↓
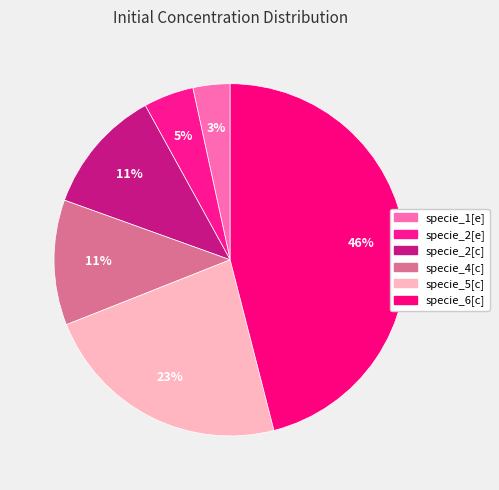

To the nearest percent, what is the average slice percentage?

17%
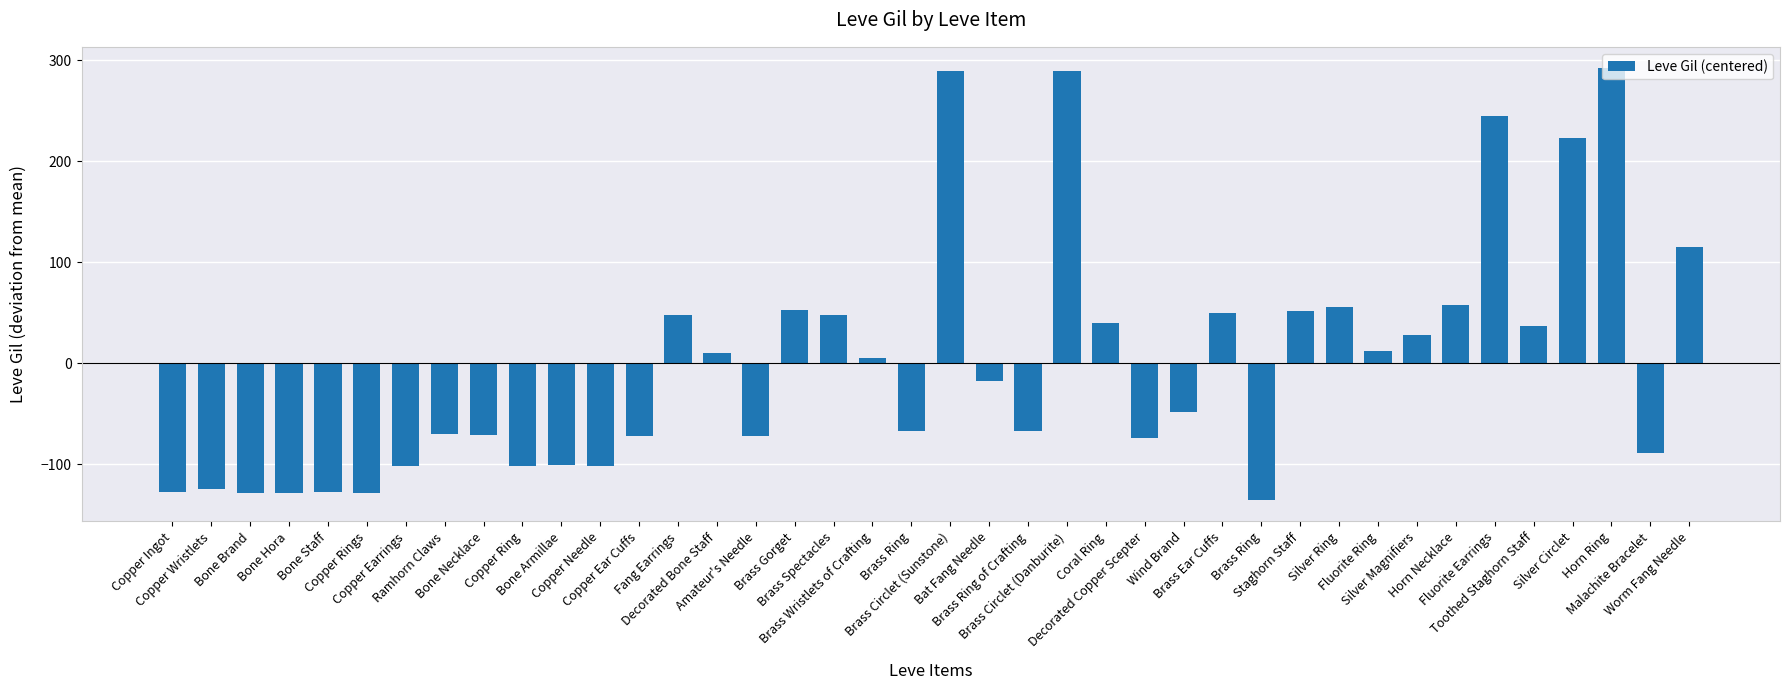

Rank the categories by value from highest to lowest.

Horn Ring, Brass Circlet (Sunstone), Brass Circlet (Danburite), Fluorite Earrings, Silver Circlet, Worm Fang Needle, Horn Necklace, Silver Ring, Brass Gorget, Staghorn Staff, Brass Ear Cuffs, Fang Earrings, Brass Spectacles, Coral Ring, Toothed Staghorn Staff, Silver Magnifiers, Fluorite Ring, Decorated Bone Staff, Brass Wristlets of Crafting, Bat Fang Needle, Wind Brand, Brass Ring, Brass Ring of Crafting, Ramhorn Claws, Bone Necklace, Copper Ear Cuffs, Amateur's Needle, Decorated Copper Scepter, Malachite Bracelet, Bone Armillae, Copper Earrings, Copper Ring, Copper Needle, Copper Wristlets, Copper Ingot, Bone Staff, Bone Brand, Bone Hora, Copper Rings, Brass Ring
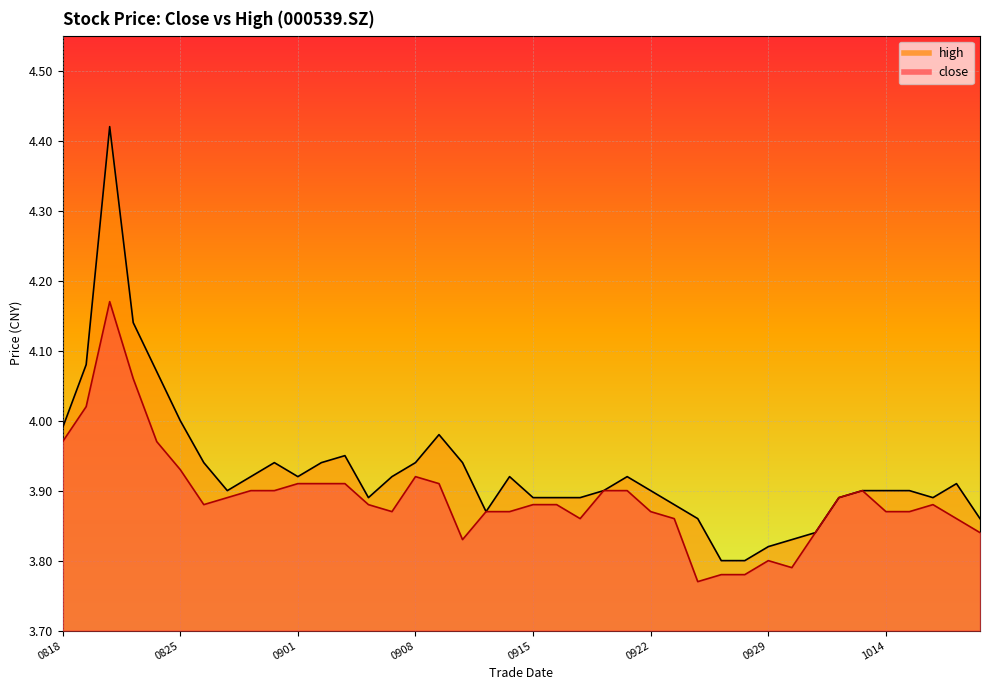

List the series in order of their peak value, highest first.

high, close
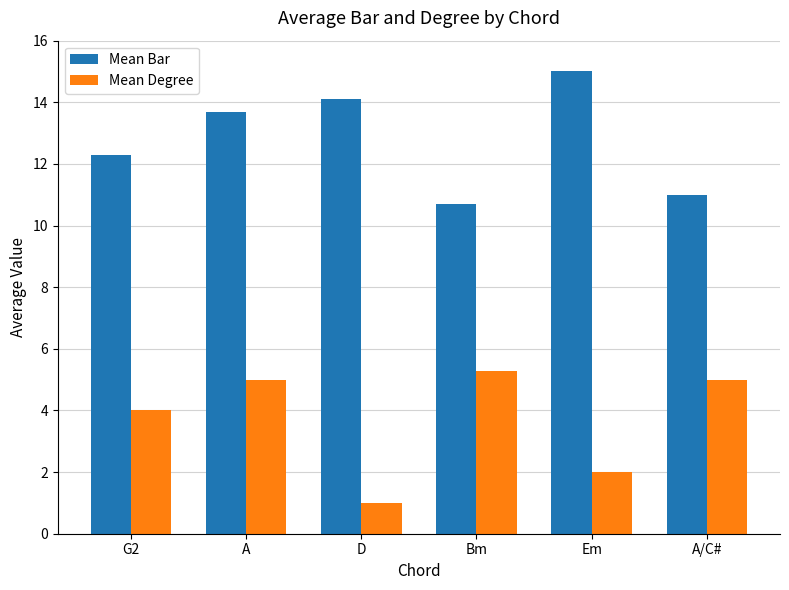

What is the spread (max minus min) of values at Bm?

5.4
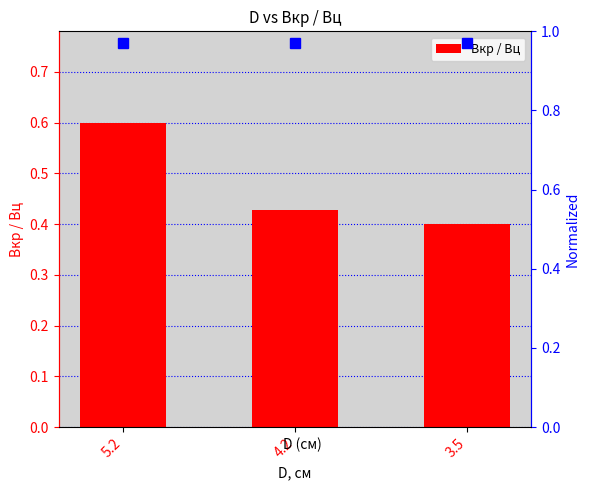

What is the average value?

0.5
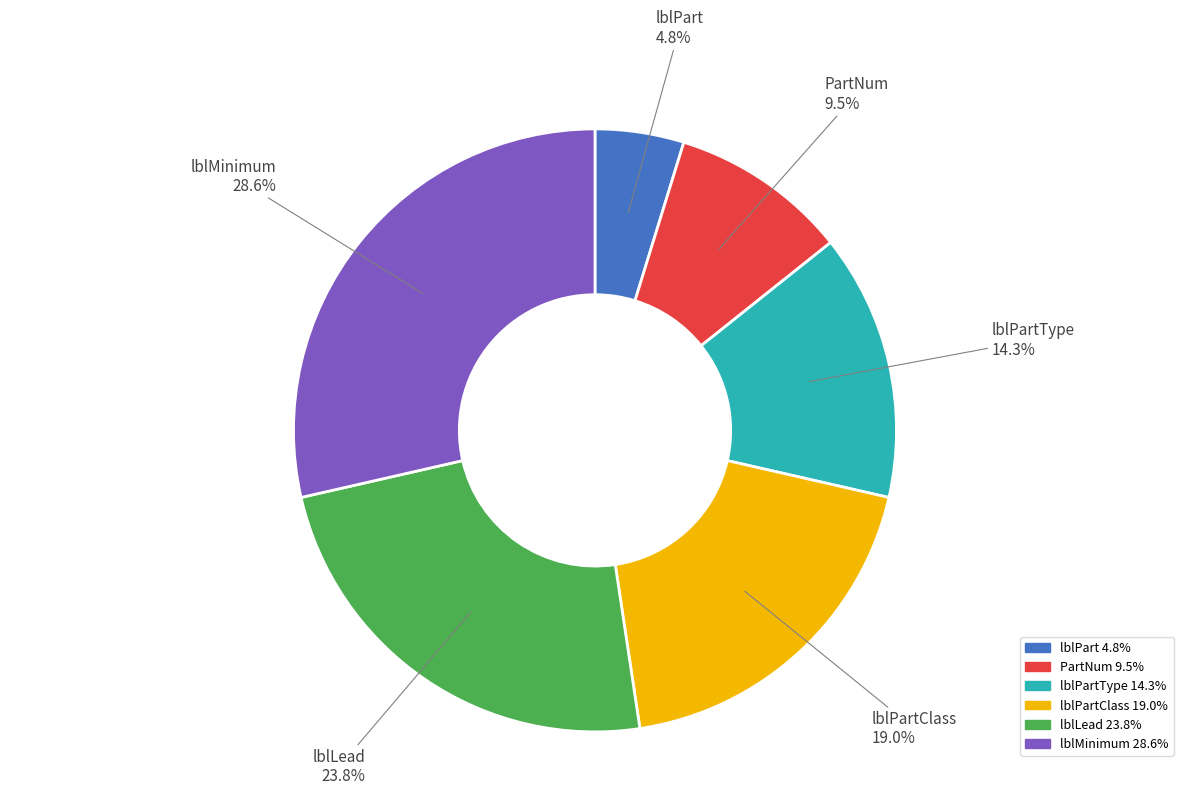

Between PartNum and lblPartType, which is larger?

lblPartType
↑
## EXERCISE AIM
Copy every one of the rows above word for word, omitting the pictures.

## RESULT OF THIS TASK
To the nearest percent, what is the average slice percentage?

17%

Rank the categories by value from highest to lowest.

Horn Ring, Brass Circlet (Sunstone), Brass Circlet (Danburite), Fluorite Earrings, Silver Circlet, Worm Fang Needle, Horn Necklace, Silver Ring, Brass Gorget, Staghorn Staff, Brass Ear Cuffs, Fang Earrings, Brass Spectacles, Coral Ring, Toothed Staghorn Staff, Silver Magnifiers, Fluorite Ring, Decorated Bone Staff, Brass Wristlets of Crafting, Bat Fang Needle, Wind Brand, Brass Ring, Brass Ring of Crafting, Ramhorn Claws, Bone Necklace, Copper Ear Cuffs, Amateur's Needle, Decorated Copper Scepter, Malachite Bracelet, Bone Armillae, Copper Earrings, Copper Ring, Copper Needle, Copper Wristlets, Copper Ingot, Bone Staff, Bone Brand, Bone Hora, Copper Rings, Brass Ring

List the series in order of their peak value, highest first.

high, close

What is the spread (max minus min) of values at Bm?

5.4

What is the average value?

0.5

Between PartNum and lblPartType, which is larger?

lblPartType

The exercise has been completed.